Historical Religion Data in the NHGIS and What You Can Do with It
In 1865, the French observer of American Catholicism E. Rameur opened the inaugural issue of the Catholic World with an article on “The Progress of the Church in the United States.” In assessing the current population of the church, Rameur’s task was very difficult, as he pointed out: “The number of the faithful it is not easy to determine accurately; for a false delicacy prevents the Americans from including the statistics of religious belief in their census-tables. Estimates are very variable.” Rameur was right: in the United States, unlike in many other countries, the census does not track religious data. The omission is justified by the separation of church and state, but every religious historian I know would gladly suffer a breach in the wall of separation for the sake of reliable data for the history of religion.
But Rameur understated the amount of data about religion in the U.S. census. By the time he wrote, the 1850 and 1860 census had gathered some data about churches, though not about their membership. (Rameur dismissed this data, but historians can’t afford to be so discriminating.) Gaustad and Barlow summarize what is available in the census for their note on the sources for their standard work, The New Historical Atlas of American Religion:
Fortunately this census data is easily accessible through the National Historical Geographic Information System, a scholarly project of the Minnesota Population Center at the University of Minnesota. (The same center also puts out the North Atlantic Population Project and other useful data.) The NHGIS has digitized the census data into a format that is usable in a statistical program like R or SAS, a GIS program like QGIS or ArcGIS, or just plain Excel. You can browse through their site and select the data by topic and year. All told, there are 63 tables of information about religion in the NHGIS. You can download this data at three different levels of detail: national, state, and county.
The NHGIS offers two kinds of data. The first is the boundary lines of states, territories, and counties for each decade since 1790. (These are called shapefiles.) Plotting nineteenth-century data onto a twenty-first century map is an anachronism; these shapefiles fix that. In the animation below of Catholic dioceses since 1790, you can watch the boundaries of the states change over time.
The second kind of data is the tables of quantitative information themselves. You can open these in a spreadsheet program to look up particular data: for example, the number of Catholic churches in Albany County in 1850 (answer: six). Unfortunately the NHGIS does not offer time series data for religion; that is to say, they have not linked together data on religious topics across census years. But if you want to make comparisons across time, you can do that on your own if somewhat laboriously.
The real power of the NHGIS data comes when you start combining quantitative data with spatial data. (This isn’t the place to explain how to do that, but you can look at Fred Gibbs’s helpful tutorial on “Historical Mapping with QGIS” if you want to try it for yourself.) Gaustad and Barlow offer beautiful maps of county level data for each denomination, usually for the years 1850, 1890, 1950, and 1990. They were limited to two years in the nineteenth-century because of the economics of print publication.
We can reproduce these maps for ourselves for any year for which we have data. Here are maps of the number of Catholic churches in 1850, 1860, and 1870.
There is a lot to criticize about these maps, which I made in a couple hours. To begin with, there is the problem of attaching the quantitative data to the shape of the county, which distorts the data we are actually interested in (the number of churches) according to the accidents of political boundaries. In these maps, for example, New York City is barely visible, though it was a primary center of American Catholicism, but some of the huge boundaries in the west are over represented.

LISTING:
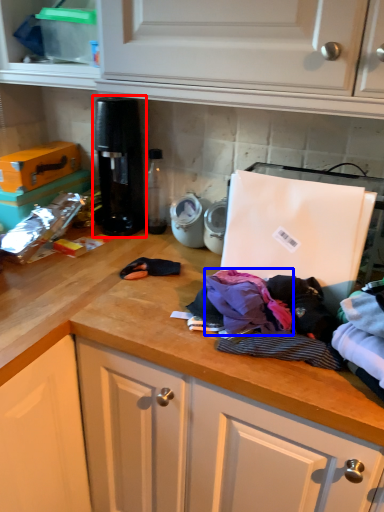
Question: Among these objects, which one is nearest to the camera, coffee machine (highlighted by a red box) or clothing (highlighted by a blue box)?

Choices:
 (A) coffee machine
 (B) clothing

Answer: (B)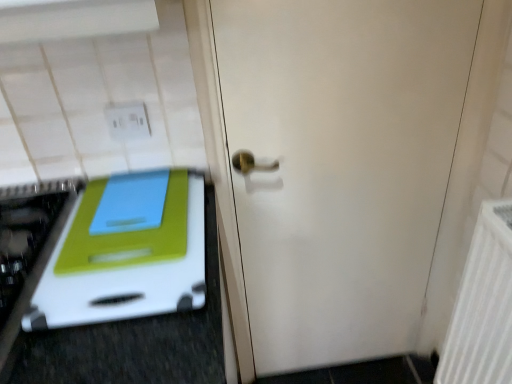
Question: From a real-world perspective, is white matte door at center physically located above or below white plastic cutting board at left?

Choices:
 (A) above
 (B) below

Answer: (B)

Question: Which is correct: white matte door at center is inside white plastic cutting board at left, or outside of it?

Choices:
 (A) outside
 (B) inside

Answer: (A)

Question: Estimate the real-world distances between objects in this image. Which object is farther from the white matte door at center?

Choices:
 (A) white plastic cutting board at left
 (B) white textured radiator at right
 (C) white plastic electric outlet at upper left

Answer: (C)

Question: Considering the real-world distances, which object is farthest from the white textured radiator at right?

Choices:
 (A) white plastic electric outlet at upper left
 (B) white matte door at center
 (C) white plastic cutting board at left

Answer: (A)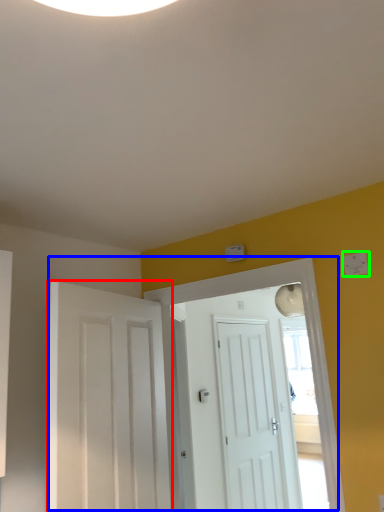
Question: Which object is the closest to the door (highlighted by a red box)? Choose among these: door (highlighted by a blue box) or light switch (highlighted by a green box).

Choices:
 (A) door
 (B) light switch

Answer: (A)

WRITTEN TASKS:
(a) Reproduce word for word the passage of the article on NHGIS religion data from "There is a lot" to "are over represented.".
(b) Answer these about the article on NHGIS religion data:
(i) How many tables of information about religion does the NHGIS hold?
(ii) How many Catholic churches did Albany County have in 1850?
(iii) For which years do Gaustad and Barlow usually offer county-level maps?
(c) Write the next part of the article on historical religion data in the NHGIS.
The records were taken from a separate source.

EXPECTED RESULTS:
(a)
There is a lot to criticize about these maps, which I made in a couple hours. To begin with, there is the problem of attaching the quantitative data to the shape of the county, which distorts the data we are actually interested in (the number of churches) according to the accidents of political boundaries. In these maps, for example, New York City is barely visible, though it was a primary center of American Catholicism, but some of the huge boundaries in the west are over represented.

(b)
(i) 63
(ii) Six
(iii) 1850, 1890, 1950, and 1990

(c)
But we’ve also corrected one the major problems with the Gaustad and Barlow maps. These kinds of maps (called choropleths) rely on changing the color within a geographic boundary according to changes in the data. The maps above use the same scale for each year, so the darkest red represents more than 40 churches per county, and the medium red represents about 20 churches per county. Gaustad and Barlow, however, almost always change the scale of their maps from year to year. For example, their map of Catholic churches in 1850 (based on the same data as above) uses the darkest color for counties that have over 10 churches. But the map for the 1890 uses that same color for counties with more than 20 churches, the map for the 1950s uses that color for counties with more than 30 churches, and the 1950s (bizarrely) uses that color for counties with more than 10 churches. Gaustad and Barlow were simply picking the best scale for the data in each year. But this deceives your eye when you make comparisons across years. You can get the impression that the number of Catholic churches shrinks in some places from 1850 to 1890, which was not the case; but you can also gain the impression that Catholic churches are everywhere in large numbers by the 1950s, but this is mostly an effect of the change in scale. This problem is more obvious but still difficult to overcome when comparing the changing scales of various denominations.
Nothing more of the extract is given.